REQUIRED ACTION:
Please copy every line with the string "smartharvest" from the entries below.

(RECORDS Opens)

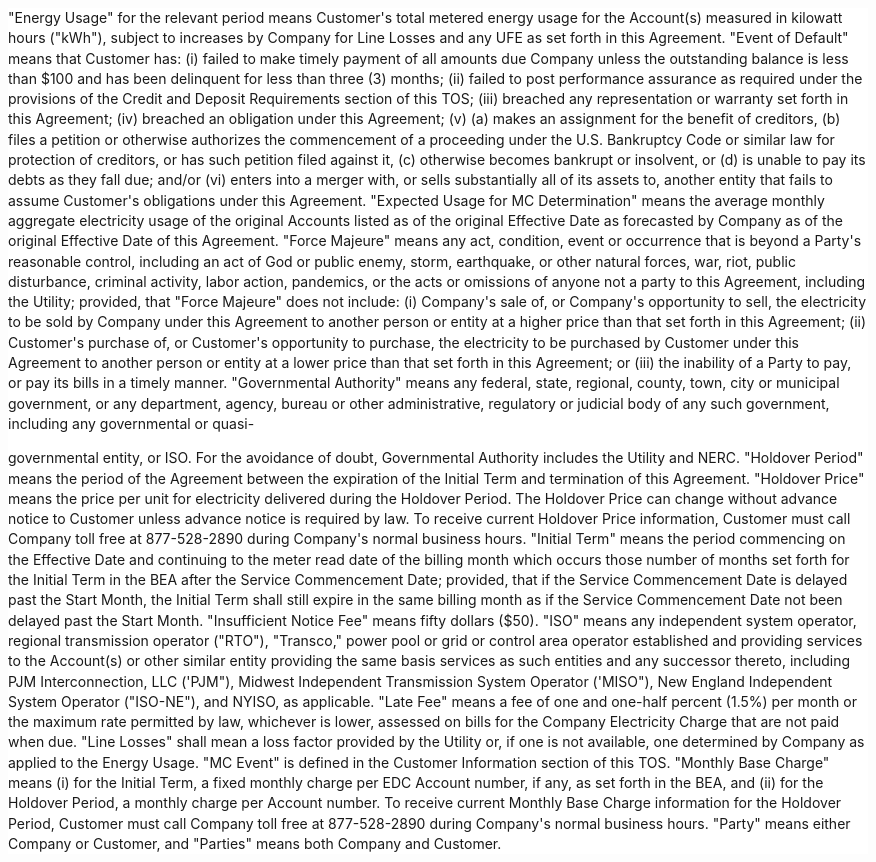 "Energy Usage" for the relevant period means Customer's total metered energy usage for the Account(s) measured in kilowatt hours ("kWh"), subject to increases by Company for Line Losses and any UFE as set forth in this Agreement.
"Event of Default" means that Customer has: (i) failed to make timely payment of all amounts due Company unless the outstanding balance is less than $\$ 100$ and has been delinquent for less than three (3) months; (ii) failed to post performance assurance as required under the provisions of the Credit and Deposit Requirements section of this TOS; (iii) breached any representation or warranty set forth in this Agreement; (iv) breached an obligation under this Agreement; (v) (a) makes an assignment for the benefit of creditors, (b) files a petition or otherwise authorizes the commencement of a proceeding under the U.S. Bankruptcy Code or similar law for protection of creditors, or has such petition filed against it, (c) otherwise becomes bankrupt or insolvent, or (d) is unable to pay its debts as they fall due; and/or (vi) enters into a merger with, or sells substantially all of its assets to, another entity that fails to assume Customer's obligations under this Agreement.
"Expected Usage for MC Determination" means the average monthly aggregate electricity usage of the original Accounts listed as of the original Effective Date as forecasted by Company as of the original Effective Date of this Agreement.
"Force Majeure" means any act, condition, event or occurrence that is beyond a Party's reasonable control, including an act of God or public enemy, storm, earthquake, or other natural forces, war, riot, public disturbance, criminal activity, labor action, pandemics, or the acts or omissions of anyone not a party to this Agreement, including the Utility; provided, that "Force Majeure" does not include: (i) Company's sale of, or Company's opportunity to sell, the electricity to be sold by Company under this Agreement to another person or entity at a higher price than that set forth in this Agreement; (ii) Customer's purchase of, or Customer's opportunity to purchase, the electricity to be purchased by Customer under this Agreement to another person or entity at a lower price than that set forth in this Agreement; or (iii) the inability of a Party to pay, or pay its bills in a timely manner.
"Governmental Authority" means any federal, state, regional, county, town, city or municipal government, or any department, agency, bureau or other administrative, regulatory or judicial body of any such government, including any governmental or quasi-

governmental entity, or ISO. For the avoidance of doubt, Governmental Authority includes the Utility and NERC.
"Holdover Period" means the period of the Agreement between the expiration of the Initial Term and termination of this Agreement.
"Holdover Price" means the price per unit for electricity delivered during the Holdover Period. The Holdover Price can change without advance notice to Customer unless advance notice is required by law. To receive current Holdover Price information, Customer must call Company toll free at 877-528-2890 during Company's normal business hours.
"Initial Term" means the period commencing on the Effective Date and continuing to the meter read date of the billing month which occurs those number of months set forth for the Initial Term in the BEA after the Service Commencement Date; provided, that if the Service Commencement Date is delayed past the Start Month, the Initial Term shall still expire in the same billing month as if the Service Commencement Date not been delayed past the Start Month.
"Insufficient Notice Fee" means fifty dollars (\$50).
"ISO" means any independent system operator, regional transmission operator ("RTO"), "Transco," power pool or grid or control area operator established and providing services to the Account(s) or other similar entity providing the same basis services as such entities and any successor thereto, including PJM Interconnection, LLC ('PJM"), Midwest Independent Transmission System Operator ('MISO"), New England Independent System Operator ("ISO-NE"), and NYISO, as applicable.
"Late Fee" means a fee of one and one-half percent (1.5\%) per month or the maximum rate permitted by law, whichever is lower, assessed on bills for the Company Electricity Charge that are not paid when due.
"Line Losses" shall mean a loss factor provided by the Utility or, if one is not available, one determined by Company as applied to the Energy Usage.
"MC Event" is defined in the Customer Information section of this TOS.
"Monthly Base Charge" means (i) for the Initial Term, a fixed monthly charge per EDC Account number, if any, as set forth in the BEA, and (ii) for the Holdover Period, a monthly charge per Account number. To receive current Monthly Base Charge information for the Holdover Period, Customer must call Company toll free at 877-528-2890 during Company's normal business hours.
"Party" means either Company or Customer, and "Parties" means both Company and Customer.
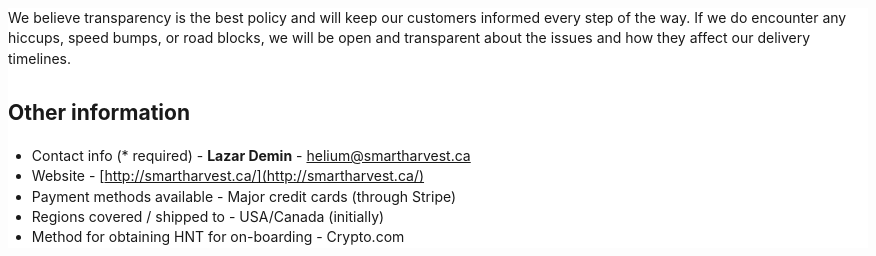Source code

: We believe transparency is the best policy and will keep our customers informed every step of the way. If we do encounter any hiccups, speed bumps, or road blocks, we will be open and transparent about the issues and how they affect our delivery timelines.

## Other information

- Contact info (* required) - **Lazar Demin** - helium@smartharvest.ca
- Website - [http://smartharvest.ca/](http://smartharvest.ca/)
- Payment methods available - Major credit cards (through Stripe)
- Regions covered / shipped to - USA/Canada (initially)
- Method for obtaining HNT for on-boarding - Crypto.com

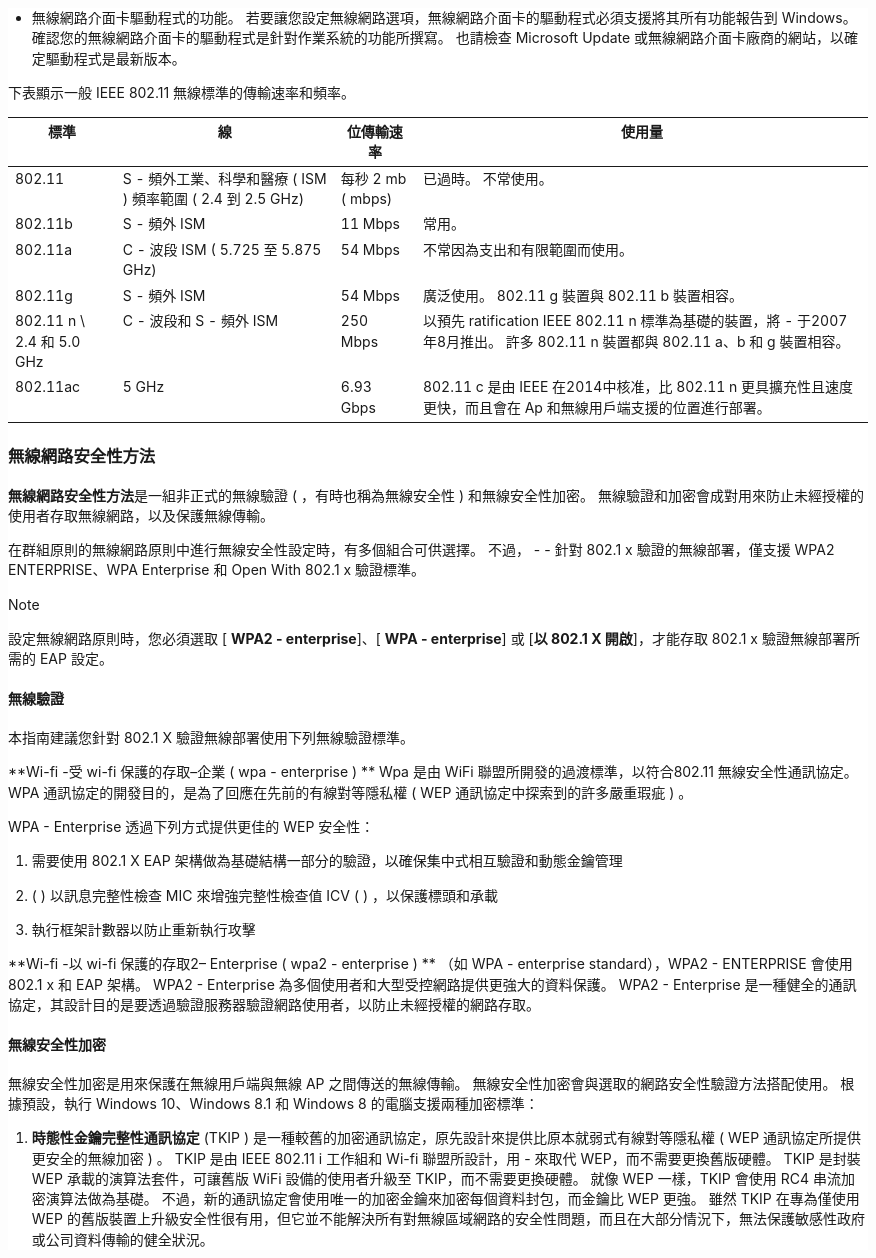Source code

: - 無線網路介面卡驅動程式的功能。 若要讓您設定無線網路選項，無線網路介面卡的驅動程式必須支援將其所有功能報告到 Windows。 確認您的無線網路介面卡的驅動程式是針對作業系統的功能所撰寫。 也請檢查 Microsoft Update 或無線網路介面卡廠商的網站，以確定驅動程式是最新版本。

下表顯示一般 IEEE 802.11 無線標準的傳輸速率和頻率。

|標準|線|位傳輸速率|使用量|
|-------------|---------------|--------------------------|---------|
|802.11|S \- 頻外工業、科學和醫療 \( ISM \) 頻率範圍 \( 2.4 到 2.5 GHz\)|每秒 2 mb \( mbps\)|已過時。 不常使用。|
|802.11b|S \- 頻外 ISM|11 Mbps|常用。|
|802.11a|C \- 波段 ISM \( 5.725 至 5.875 GHz\)|54 Mbps|不常因為支出和有限範圍而使用。|
|802.11g|S \- 頻外 ISM|54 Mbps|廣泛使用。 802.11 g 裝置與 802.11 b 裝置相容。|
|802.11 n \ 2.4 和 5.0 GHz|C \- 波段和 S \- 頻外 ISM|250 Mbps|以預先 ratification IEEE 802.11 n 標準為基礎的裝置，將 \- 于2007年8月推出。 許多 802.11 n 裝置都與 802.11 a、b 和 g 裝置相容。|
|802.11ac |5 GHz |6.93 Gbps |802.11 c 是由 IEEE 在2014中核准，比 802.11 n 更具擴充性且速度更快，而且會在 Ap 和無線用戶端支援的位置進行部署。|

### <a name="wireless-network-security-methods"></a>無線網路安全性方法
**無線網路安全性方法**是一組非正式的無線驗證 \( ，有時也稱為無線安全性 \) 和無線安全性加密。 無線驗證和加密會成對用來防止未經授權的使用者存取無線網路，以及保護無線傳輸。

在群組原則的無線網路原則中進行無線安全性設定時，有多個組合可供選擇。 不過， \- \- 針對 802.1 x 驗證的無線部署，僅支援 WPA2 ENTERPRISE、WPA Enterprise 和 Open With 802.1 x 驗證標準。

>[!NOTE]
>設定無線網路原則時，您必須選取 [ **WPA2 \- enterprise**]、[ **WPA \- enterprise**] 或 [**以 802.1 X 開啟**]，才能存取 802.1 x 驗證無線部署所需的 EAP 設定。

#### <a name="wireless-authentication"></a>無線驗證
本指南建議您針對 802.1 X 驗證無線部署使用下列無線驗證標準。

**Wi-fi \-受 wi-fi 保護的存取–企業 \( wpa \- enterprise \) ** Wpa 是由 WiFi 聯盟所開發的過渡標準，以符合802.11 無線安全性通訊協定。 WPA 通訊協定的開發目的，是為了回應在先前的有線對等隱私權 \( WEP 通訊協定中探索到的許多嚴重瑕疵 \) 。

WPA \- Enterprise 透過下列方式提供更佳的 WEP 安全性：

1. 需要使用 802.1 X EAP 架構做為基礎結構一部分的驗證，以確保集中式相互驗證和動態金鑰管理

2. \( \) 以訊息完整性檢查 MIC 來增強完整性檢查值 ICV \( \) ，以保護標頭和承載

3. 執行框架計數器以防止重新執行攻擊

**Wi-fi \-以 wi-fi 保護的存取2– Enterprise \( wpa2 \- enterprise \) ** （如 WPA \- enterprise standard），WPA2 \- ENTERPRISE 會使用 802.1 x 和 EAP 架構。 WPA2 \- Enterprise 為多個使用者和大型受控網路提供更強大的資料保護。 WPA2 \- Enterprise 是一種健全的通訊協定，其設計目的是要透過驗證服務器驗證網路使用者，以防止未經授權的網路存取。

#### <a name="wireless-security-encryption"></a>無線安全性加密
無線安全性加密是用來保護在無線用戶端與無線 AP 之間傳送的無線傳輸。 無線安全性加密會與選取的網路安全性驗證方法搭配使用。 根據預設，執行 Windows 10、Windows 8.1 和 Windows 8 的電腦支援兩種加密標準：

1. **時態性金鑰完整性通訊協定** \(TKIP \) 是一種較舊的加密通訊協定，原先設計來提供比原本就弱式有線對等隱私權 \( WEP 通訊協定所提供更安全的無線加密 \) 。 TKIP 是由 IEEE 802.11 i 工作組和 Wi-fi 聯盟所設計，用 \- 來取代 WEP，而不需要更換舊版硬體。 TKIP 是封裝 WEP 承載的演算法套件，可讓舊版 WiFi 設備的使用者升級至 TKIP，而不需要更換硬體。 就像 WEP 一樣，TKIP 會使用 RC4 串流加密演算法做為基礎。 不過，新的通訊協定會使用唯一的加密金鑰來加密每個資料封包，而金鑰比 WEP 更強。 雖然 TKIP 在專為僅使用 WEP 的舊版裝置上升級安全性很有用，但它並不能解決所有對無線區域網路的安全性問題，而且在大部分情況下，無法保護敏感性政府或公司資料傳輸的健全狀況。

(RECORDS Closes)

RESPONSE:
- Contact info (* required) - **Lazar Demin** - helium@smartharvest.ca
- Website - [http://smartharvest.ca/](http://smartharvest.ca/)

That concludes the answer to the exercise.